The First Amendment is under attack in Michigan

  Susan J. Demas

Susan J. Demas

We all know President-Elect Donald Trump is not a big fan of the First Amendment. During the campaign, the Republican complained it has "too much protection" for free speech. He's routinely targeted journalists at rallies and on Twitter as an intimidation tactic.

After winning the election, Trump's first tweet took aim at people protesting against him, which he whined was "unfair." A few weeks later, he went even further, tweeting the threat that those who exercise their 1A right to burn the American flag could be jailed or stripped of their citizenship.

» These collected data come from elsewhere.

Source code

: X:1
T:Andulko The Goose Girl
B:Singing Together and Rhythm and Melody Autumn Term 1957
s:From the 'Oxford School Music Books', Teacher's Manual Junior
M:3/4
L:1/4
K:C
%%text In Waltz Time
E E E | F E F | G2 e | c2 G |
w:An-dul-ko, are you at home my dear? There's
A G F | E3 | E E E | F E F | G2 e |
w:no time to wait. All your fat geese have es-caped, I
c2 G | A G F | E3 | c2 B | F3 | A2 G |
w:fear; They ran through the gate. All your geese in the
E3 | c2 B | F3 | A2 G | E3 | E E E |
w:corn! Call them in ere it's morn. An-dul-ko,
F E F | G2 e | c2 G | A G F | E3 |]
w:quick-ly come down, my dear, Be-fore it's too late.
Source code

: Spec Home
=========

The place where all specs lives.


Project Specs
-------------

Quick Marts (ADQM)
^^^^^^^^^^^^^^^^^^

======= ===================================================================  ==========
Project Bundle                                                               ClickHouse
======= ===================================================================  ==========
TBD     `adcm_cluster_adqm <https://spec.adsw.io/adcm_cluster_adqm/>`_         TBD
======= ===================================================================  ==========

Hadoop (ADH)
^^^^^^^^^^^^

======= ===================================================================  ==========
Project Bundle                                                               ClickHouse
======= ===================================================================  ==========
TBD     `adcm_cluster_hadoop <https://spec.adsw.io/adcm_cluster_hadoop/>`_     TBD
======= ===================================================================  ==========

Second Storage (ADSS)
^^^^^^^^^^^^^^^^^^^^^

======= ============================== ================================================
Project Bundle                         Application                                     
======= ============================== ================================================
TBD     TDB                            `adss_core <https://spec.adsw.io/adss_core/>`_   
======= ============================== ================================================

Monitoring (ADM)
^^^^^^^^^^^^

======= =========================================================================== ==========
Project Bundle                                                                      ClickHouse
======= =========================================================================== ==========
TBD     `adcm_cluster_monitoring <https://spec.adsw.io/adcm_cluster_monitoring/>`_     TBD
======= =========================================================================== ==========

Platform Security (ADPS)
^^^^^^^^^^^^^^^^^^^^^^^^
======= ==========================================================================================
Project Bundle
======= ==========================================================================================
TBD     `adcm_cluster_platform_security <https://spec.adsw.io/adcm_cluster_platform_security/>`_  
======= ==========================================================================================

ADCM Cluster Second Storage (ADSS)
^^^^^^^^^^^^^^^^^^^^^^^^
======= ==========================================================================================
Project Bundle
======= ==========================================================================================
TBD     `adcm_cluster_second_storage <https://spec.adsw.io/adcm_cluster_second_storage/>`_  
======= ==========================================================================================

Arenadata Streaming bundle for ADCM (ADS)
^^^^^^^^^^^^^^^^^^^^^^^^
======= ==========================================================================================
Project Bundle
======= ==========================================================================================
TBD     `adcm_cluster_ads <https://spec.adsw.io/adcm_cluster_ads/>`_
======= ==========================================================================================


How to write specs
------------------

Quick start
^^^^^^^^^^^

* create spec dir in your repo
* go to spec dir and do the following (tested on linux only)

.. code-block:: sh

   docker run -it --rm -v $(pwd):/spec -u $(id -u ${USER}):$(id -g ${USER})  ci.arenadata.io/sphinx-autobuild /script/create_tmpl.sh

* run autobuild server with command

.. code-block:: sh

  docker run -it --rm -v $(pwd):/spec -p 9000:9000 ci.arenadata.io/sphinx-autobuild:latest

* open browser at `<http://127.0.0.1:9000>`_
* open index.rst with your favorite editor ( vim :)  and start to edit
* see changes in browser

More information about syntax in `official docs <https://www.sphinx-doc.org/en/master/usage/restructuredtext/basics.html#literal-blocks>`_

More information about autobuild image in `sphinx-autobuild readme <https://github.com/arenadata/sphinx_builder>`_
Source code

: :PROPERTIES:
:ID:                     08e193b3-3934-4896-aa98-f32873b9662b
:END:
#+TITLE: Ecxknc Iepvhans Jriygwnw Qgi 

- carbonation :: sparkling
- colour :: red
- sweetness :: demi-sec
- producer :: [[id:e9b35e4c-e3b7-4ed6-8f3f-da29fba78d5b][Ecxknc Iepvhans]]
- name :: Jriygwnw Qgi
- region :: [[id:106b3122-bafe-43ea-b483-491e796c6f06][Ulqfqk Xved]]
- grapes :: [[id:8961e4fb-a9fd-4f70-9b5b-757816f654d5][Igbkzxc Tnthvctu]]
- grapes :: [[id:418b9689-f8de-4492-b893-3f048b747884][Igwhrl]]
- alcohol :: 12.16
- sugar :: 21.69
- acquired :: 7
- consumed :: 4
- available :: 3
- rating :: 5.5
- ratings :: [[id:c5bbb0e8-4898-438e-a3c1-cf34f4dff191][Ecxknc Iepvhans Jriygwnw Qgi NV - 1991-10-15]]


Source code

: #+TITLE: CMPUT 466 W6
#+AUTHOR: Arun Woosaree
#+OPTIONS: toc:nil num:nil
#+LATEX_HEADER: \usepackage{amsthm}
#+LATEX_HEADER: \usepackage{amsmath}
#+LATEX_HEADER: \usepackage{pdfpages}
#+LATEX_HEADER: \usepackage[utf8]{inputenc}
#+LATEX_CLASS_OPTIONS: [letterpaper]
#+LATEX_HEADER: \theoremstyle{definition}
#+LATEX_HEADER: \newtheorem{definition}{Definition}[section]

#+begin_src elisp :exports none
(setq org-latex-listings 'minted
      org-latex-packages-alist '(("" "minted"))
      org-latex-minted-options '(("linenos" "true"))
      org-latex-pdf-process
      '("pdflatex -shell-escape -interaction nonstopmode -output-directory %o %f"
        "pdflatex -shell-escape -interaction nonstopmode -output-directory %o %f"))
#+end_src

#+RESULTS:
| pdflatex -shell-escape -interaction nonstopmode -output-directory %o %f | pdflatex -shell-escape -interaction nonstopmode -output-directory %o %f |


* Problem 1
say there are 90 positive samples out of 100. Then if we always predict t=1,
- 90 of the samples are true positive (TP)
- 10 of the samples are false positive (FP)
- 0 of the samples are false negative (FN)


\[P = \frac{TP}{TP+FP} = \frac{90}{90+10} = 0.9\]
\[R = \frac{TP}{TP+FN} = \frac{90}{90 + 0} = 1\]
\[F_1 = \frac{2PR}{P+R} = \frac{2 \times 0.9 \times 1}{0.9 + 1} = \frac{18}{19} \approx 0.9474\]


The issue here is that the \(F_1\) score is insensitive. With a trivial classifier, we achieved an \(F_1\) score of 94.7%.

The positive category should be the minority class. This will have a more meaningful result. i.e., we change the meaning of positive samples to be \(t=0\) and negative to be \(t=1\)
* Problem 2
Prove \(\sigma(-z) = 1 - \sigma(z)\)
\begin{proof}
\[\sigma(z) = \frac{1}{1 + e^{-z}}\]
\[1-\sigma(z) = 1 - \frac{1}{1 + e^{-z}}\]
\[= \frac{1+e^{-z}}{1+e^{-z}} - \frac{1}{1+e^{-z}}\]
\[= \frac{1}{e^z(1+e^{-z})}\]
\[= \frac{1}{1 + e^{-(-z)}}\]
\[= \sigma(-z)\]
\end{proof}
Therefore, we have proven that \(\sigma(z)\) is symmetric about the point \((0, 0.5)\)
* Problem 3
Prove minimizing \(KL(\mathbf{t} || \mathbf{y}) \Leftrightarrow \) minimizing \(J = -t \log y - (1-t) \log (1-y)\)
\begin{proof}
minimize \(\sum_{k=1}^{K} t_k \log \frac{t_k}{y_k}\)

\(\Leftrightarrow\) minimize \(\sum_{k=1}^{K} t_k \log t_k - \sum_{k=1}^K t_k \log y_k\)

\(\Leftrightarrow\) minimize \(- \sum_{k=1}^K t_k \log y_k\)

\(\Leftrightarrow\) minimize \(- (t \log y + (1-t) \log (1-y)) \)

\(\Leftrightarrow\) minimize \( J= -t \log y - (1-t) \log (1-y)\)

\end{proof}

But while Trump dominates news coverage by unloading outrageous tweets and unveiling cabinet picks with reality show-style flair, the Michigan Legislature has fired a shot against the First Amendment.

Those of us in the Mitten State are used to Republicans who control state government ramming through unpopular right-wing legislation during the lame duck session. Unions are a frequent scapegoat, as we saw with the 2012 Right to Work law

This time around, the House has narrowly passed bills that would jack up fines on unions for "illegal" picketers (from $1,000 to $10,000 a day) and make it easier to hire replacement workers (i.e. scabs).

Using labor for political target practice is bad enough. At a time when Michigan's median income still clocks in $5,000 below what it was in 2007, it's amazing that lawmakers keep going after unions trying to win and protect fair wages. But the bills will also likely silence peaceful protests. My read of the legislation (as well as that of several lawyers) is that it's written so broadly that it could run afoul of the First Amendment.

Now that may not deter the Republican-controlled Legislature from sending this package to Gov. Rick Snyder's desk. And the governor, who's a lawyer, has a history of signing bills that experts warned were unconstitutional.

But it would really be something for a significant First Amendment challenge to originate in Michigan. And it's likely a sign of things to come in the Trump era.